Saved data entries
########

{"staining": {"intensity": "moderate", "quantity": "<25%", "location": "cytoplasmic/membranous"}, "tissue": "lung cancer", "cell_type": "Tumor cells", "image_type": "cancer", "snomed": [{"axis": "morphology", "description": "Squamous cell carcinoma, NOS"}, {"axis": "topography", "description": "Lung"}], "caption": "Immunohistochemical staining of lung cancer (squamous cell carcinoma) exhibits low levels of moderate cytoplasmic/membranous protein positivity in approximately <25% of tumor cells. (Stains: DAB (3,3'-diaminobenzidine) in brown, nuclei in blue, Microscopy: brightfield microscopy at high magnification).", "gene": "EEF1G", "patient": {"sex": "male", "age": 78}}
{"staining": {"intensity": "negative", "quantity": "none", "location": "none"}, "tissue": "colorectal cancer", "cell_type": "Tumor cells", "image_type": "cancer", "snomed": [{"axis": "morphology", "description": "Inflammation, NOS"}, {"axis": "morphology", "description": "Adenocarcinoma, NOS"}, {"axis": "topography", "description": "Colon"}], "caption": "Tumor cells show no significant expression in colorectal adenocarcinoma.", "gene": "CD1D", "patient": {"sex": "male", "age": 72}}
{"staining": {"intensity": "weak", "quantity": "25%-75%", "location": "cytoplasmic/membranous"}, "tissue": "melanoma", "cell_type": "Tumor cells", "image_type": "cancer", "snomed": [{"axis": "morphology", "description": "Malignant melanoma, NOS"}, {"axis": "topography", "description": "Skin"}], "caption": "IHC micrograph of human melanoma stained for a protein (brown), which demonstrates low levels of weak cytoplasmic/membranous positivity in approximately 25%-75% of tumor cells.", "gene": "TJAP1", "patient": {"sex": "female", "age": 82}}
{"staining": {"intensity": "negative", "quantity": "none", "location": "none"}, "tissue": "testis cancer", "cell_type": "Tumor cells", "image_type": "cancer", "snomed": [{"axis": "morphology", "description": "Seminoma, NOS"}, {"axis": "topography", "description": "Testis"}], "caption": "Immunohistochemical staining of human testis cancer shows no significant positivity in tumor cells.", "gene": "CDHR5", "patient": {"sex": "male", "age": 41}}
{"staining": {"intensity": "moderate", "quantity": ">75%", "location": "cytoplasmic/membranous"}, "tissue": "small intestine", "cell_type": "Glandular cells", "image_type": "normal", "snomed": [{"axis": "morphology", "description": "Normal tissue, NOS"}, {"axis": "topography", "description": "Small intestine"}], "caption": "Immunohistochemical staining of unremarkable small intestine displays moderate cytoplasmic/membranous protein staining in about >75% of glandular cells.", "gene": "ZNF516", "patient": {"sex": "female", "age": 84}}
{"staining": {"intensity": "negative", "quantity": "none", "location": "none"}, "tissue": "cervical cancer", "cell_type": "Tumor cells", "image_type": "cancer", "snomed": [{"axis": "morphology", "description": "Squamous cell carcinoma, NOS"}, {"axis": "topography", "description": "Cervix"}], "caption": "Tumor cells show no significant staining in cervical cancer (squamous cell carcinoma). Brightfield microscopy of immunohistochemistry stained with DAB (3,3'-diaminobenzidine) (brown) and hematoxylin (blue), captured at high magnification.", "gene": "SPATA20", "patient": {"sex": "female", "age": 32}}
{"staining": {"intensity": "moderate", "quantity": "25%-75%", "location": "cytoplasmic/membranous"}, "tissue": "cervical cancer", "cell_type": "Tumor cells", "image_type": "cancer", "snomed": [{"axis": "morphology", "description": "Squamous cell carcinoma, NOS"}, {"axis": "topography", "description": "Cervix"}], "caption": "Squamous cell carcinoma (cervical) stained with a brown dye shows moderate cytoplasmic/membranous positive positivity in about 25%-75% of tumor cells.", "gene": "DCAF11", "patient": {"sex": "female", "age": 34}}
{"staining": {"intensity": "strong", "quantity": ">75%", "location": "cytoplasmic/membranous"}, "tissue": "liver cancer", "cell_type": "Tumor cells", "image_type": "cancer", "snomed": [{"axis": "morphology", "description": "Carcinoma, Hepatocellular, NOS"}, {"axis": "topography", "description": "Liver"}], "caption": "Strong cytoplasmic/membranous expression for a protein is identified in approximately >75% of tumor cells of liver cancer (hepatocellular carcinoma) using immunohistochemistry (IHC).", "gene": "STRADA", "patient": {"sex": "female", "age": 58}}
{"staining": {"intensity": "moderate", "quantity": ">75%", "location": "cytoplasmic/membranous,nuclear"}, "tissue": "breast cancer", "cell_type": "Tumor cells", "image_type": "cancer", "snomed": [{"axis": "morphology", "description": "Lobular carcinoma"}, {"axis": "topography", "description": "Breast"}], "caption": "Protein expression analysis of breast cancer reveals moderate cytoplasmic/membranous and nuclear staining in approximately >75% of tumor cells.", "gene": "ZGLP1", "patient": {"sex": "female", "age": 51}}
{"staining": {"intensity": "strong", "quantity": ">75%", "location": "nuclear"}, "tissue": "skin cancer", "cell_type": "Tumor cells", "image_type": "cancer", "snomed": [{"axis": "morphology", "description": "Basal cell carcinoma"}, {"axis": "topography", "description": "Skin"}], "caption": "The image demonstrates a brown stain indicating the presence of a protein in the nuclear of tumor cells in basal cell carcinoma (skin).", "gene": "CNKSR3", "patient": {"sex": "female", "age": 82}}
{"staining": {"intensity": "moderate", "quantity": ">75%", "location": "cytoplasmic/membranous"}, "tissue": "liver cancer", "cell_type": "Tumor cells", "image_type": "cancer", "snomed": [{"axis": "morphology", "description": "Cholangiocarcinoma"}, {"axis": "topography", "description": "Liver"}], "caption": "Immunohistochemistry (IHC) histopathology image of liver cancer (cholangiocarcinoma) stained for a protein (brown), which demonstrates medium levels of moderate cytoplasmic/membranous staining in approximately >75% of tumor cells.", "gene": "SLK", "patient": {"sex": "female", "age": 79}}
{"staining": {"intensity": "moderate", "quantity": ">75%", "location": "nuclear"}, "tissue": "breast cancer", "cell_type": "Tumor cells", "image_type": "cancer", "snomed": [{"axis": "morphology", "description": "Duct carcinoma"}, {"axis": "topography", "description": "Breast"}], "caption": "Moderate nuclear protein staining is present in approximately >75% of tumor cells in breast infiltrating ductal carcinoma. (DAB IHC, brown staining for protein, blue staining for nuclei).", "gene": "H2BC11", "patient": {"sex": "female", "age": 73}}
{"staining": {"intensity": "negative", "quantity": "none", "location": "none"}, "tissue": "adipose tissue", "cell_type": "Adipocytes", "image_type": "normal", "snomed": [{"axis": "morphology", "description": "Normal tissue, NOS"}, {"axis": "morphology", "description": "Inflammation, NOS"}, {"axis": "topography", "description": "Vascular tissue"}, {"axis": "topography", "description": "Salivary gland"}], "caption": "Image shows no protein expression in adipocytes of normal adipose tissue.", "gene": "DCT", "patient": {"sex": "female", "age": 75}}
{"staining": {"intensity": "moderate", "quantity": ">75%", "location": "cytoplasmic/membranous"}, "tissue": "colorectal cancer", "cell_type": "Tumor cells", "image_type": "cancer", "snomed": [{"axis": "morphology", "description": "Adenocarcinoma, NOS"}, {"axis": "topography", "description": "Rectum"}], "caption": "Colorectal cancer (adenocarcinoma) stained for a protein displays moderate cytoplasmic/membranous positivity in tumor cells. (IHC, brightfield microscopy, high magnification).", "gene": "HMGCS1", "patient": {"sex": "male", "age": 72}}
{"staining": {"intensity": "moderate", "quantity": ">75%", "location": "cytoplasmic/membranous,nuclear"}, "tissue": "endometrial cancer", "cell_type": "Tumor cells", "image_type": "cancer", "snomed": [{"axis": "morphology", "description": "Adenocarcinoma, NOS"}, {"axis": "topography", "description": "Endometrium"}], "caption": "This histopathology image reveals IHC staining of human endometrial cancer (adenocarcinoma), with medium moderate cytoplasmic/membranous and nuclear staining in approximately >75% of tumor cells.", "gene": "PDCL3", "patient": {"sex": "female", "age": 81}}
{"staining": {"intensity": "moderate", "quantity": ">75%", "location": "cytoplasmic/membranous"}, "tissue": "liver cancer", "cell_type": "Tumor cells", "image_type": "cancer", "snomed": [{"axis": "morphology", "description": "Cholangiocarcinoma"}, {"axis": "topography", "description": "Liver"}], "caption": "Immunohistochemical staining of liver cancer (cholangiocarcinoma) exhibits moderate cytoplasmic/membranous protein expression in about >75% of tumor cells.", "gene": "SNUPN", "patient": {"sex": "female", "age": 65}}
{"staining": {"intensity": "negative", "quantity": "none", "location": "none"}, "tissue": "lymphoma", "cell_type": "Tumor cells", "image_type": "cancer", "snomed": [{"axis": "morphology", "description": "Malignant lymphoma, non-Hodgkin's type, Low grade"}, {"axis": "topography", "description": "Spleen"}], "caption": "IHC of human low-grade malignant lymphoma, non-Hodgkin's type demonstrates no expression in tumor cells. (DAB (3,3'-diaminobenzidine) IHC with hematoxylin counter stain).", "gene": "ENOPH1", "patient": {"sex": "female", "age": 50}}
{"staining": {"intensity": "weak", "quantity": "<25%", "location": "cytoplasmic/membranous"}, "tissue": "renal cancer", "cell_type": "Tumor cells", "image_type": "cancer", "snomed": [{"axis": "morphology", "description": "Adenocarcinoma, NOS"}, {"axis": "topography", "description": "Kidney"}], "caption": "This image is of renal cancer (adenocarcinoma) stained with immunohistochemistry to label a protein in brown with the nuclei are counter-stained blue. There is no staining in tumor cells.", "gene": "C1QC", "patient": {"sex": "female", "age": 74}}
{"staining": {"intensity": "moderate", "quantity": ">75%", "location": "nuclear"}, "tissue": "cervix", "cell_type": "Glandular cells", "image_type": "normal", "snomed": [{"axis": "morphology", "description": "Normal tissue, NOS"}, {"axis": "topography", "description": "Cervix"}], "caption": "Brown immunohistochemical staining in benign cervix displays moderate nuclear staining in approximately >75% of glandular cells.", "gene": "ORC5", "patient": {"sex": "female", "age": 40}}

########

- _Exercise aim_: Working from the entries above, return all lines that contain "Inflammation".

- _Written answer_:
{"staining": {"intensity": "negative", "quantity": "none", "location": "none"}, "tissue": "colorectal cancer", "cell_type": "Tumor cells", "image_type": "cancer", "snomed": [{"axis": "morphology", "description": "Inflammation, NOS"}, {"axis": "morphology", "description": "Adenocarcinoma, NOS"}, {"axis": "topography", "description": "Colon"}], "caption": "Tumor cells show no significant expression in colorectal adenocarcinoma.", "gene": "CD1D", "patient": {"sex": "male", "age": 72}}
{"staining": {"intensity": "negative", "quantity": "none", "location": "none"}, "tissue": "adipose tissue", "cell_type": "Adipocytes", "image_type": "normal", "snomed": [{"axis": "morphology", "description": "Normal tissue, NOS"}, {"axis": "morphology", "description": "Inflammation, NOS"}, {"axis": "topography", "description": "Vascular tissue"}, {"axis": "topography", "description": "Salivary gland"}], "caption": "Image shows no protein expression in adipocytes of normal adipose tissue.", "gene": "DCT", "patient": {"sex": "female", "age": 75}}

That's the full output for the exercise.